Résolution sur la situation en Russie: l’empoisonnement d’Alexeï Navalny

2020/2777(RSP)

Le Parlement européen a adopté par 532 voix pour, 84 contre et 72 abstentions, une résolution sur la situation en Russie: l’empoisonnement d’Alexeï Navalny.

Le texte adopté en plénière avait été déposé en tant que résolution commune par les groupes PPE, S&D, Renew, Verts/ALE et ECR.

Les députés ont condamné fermement la tentative d’assassinat d’Alexeï Navalny, l’une des principales figures de l’opposition politique en Russie, à l’aide d’un agent neurotoxique du groupe Novitchok, une arme chimique conçue pour les structures militaires et les services secrets en Russie, qui sont les seuls à y avoir accès.

Le Parlement a fait part de sa plus vive préoccupation face à l’usage répété d’agents neurotoxiques contre des citoyens russes, rappelant que l’utilisation d’armes chimiques constitue, en toutes circonstances, une infraction répréhensible au regard de la convention sur les armes chimiques.

Selon les députés, le cas d’Alexeï Navalny fait partie d’une politique plus large de la Russie axée sur des mesures répressives à l’intérieur du pays et des actions agressives dans le monde entier, la propagation de l’instabilité, le rétablissement de sa sphère d’influence et de domination et la destruction de l’ordre international fondé sur des règles.

Enquête internationale et sanctions

La résolution a demandé le lancement immédiat d’une enquête internationale sur l’affaire Navalny et les violations présumées des engagements internationaux de la Russie dans le domaine des armes chimiques, tout en exhortant les autorités russes à coopérer pleinement à une telle enquête et à tenir les auteurs responsables.

Le Parlement a demandé que l’Union dresse une liste de mesures restrictives ambitieuses à l’égard de la Russie et qu’elle durcisse les sanctions existantes contre la Russie en permettant la collecte et le gel des avoirs européens des individus corrompus.

Respect du droit international

Exprimant sa solidarité avec les forces démocratiques en Russie, le Parlement a demandé à l’Union d’exiger de la Russie qu’elle abroge ou modifie toutes les lois incompatibles avec les normes internationales, y compris les récentes modifications apportées illégalement à la Constitution russe et au cadre juridique pour les élections, ainsi que la législation sur les agents étrangers et les organisations indésirables, afin de soutenir le pluralisme et des élections libres et justes et de créer des conditions équitables pour les candidats de l’opposition.

Il est demandé à la Russie de répondre de toute urgence aux questions soulevées par la communauté internationale et à divulguer immédiatement de manière pleine et entière son programme Novitchok à l’Organisation pour l’interdiction des armes chimiques (OIAC).

Relations entre l’Union européenne et la Russie

Le Parlement a appelé les États membres à coordonner leurs positions vis-à-vis de la Russie et à parler d’une seule voix dans les enceintes bilatérales et multilatérales avec les autorités russes.
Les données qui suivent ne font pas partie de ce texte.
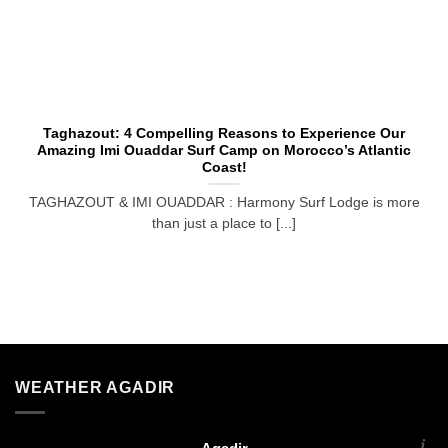
Taghazout: 4 Compelling Reasons to Experience Our
Amazing Imi Ouaddar Surf Camp on Morocco’s Atlantic
Coast!
TAGHAZOUT & IMI OUADDAR : Harmony Surf Lodge is more
than just a place to [...]
WEATHER AGADIR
Il a insisté sur l’urgence de réévaluer en profondeur les relations entre l’Union européenne et la Russie sur la base des principes suivants:

- élaborer une nouvelle stratégie globale, qui sera fonction des évolutions futures dans le domaine de la démocratie, de l’état de droit et du respect des droits de l’homme par les dirigeants et les autorités russes;

- continuer d’isoler la Russie dans les enceintes internationales (comme le G7 ou d’autres instances) et revoir sous un angle critique la coopération de l’Union avec la Russie;

- donner la priorité à l’approbation du mécanisme de l’Union (sur le modèle de la loi Magnitski) permettant de sanctionner les violations des droits de l’homme et comportant une liste de personnes ainsi que des sanctions sectorielles contre le régime russe;

- adopter une stratégie de l’Union destinée à soutenir les dissidents, organisations non gouvernementales et organisations de la société civile russes ainsi que les médias et les reporters indépendants en Russie;

- adopter une stratégie pour les relations futures avec une Russie démocratique comportant des mesures incitatives et des conditions permettant de renforcer les tendances nationales favorables à la liberté et à la démocratie.